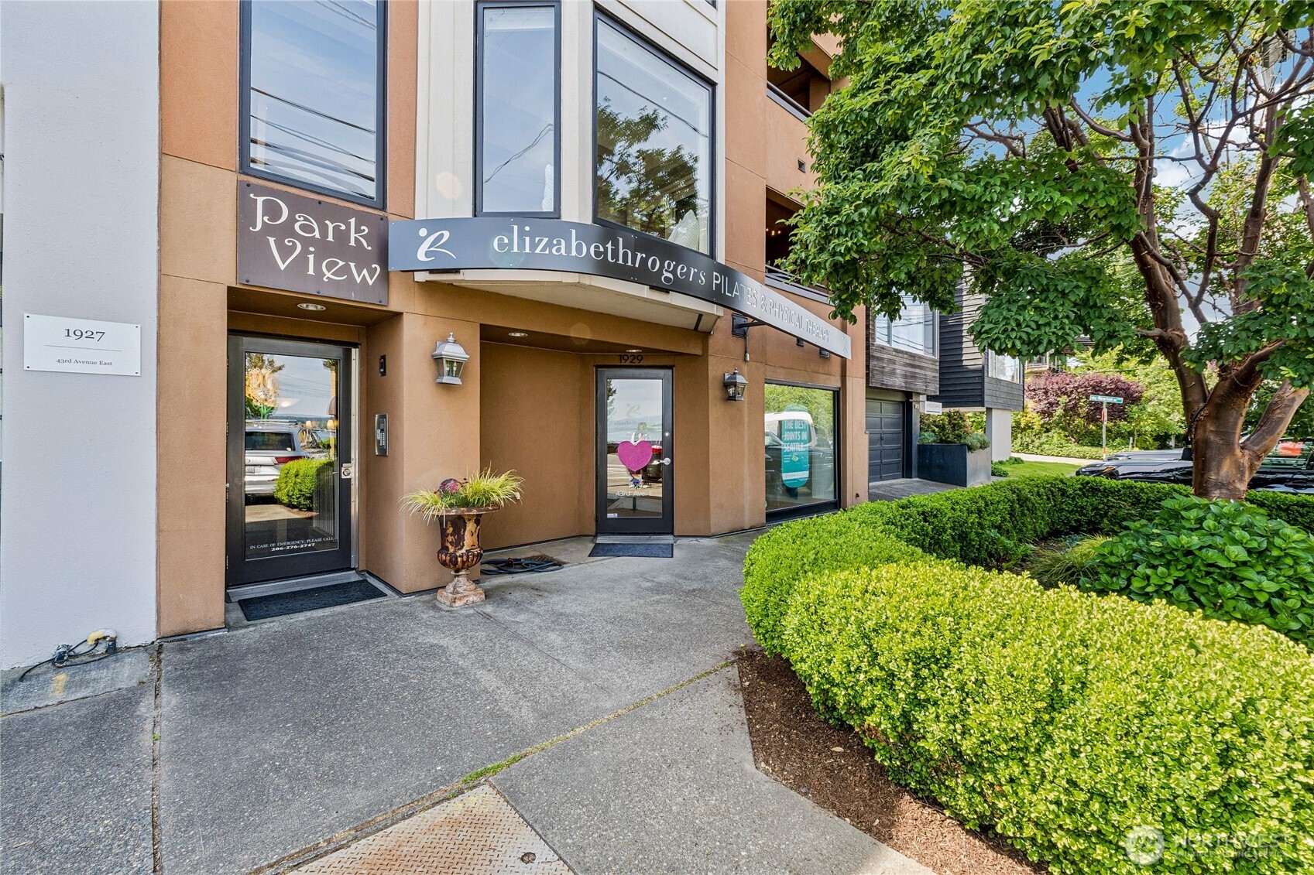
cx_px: 657
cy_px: 438
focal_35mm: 15
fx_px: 547
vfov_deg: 77.3
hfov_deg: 100.4
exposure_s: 1/40
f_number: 9
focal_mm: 10
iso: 250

━━━━━━━━━━━━━━━━

# Exercise instructions
Skipping any pictures, copy the entries exactly as they appear.

# Written response
cx_px: 657
cy_px: 438
focal_35mm: 15
fx_px: 547
vfov_deg: 77.3
hfov_deg: 100.4
exposure_s: 1/40
f_number: 9
focal_mm: 10
iso: 250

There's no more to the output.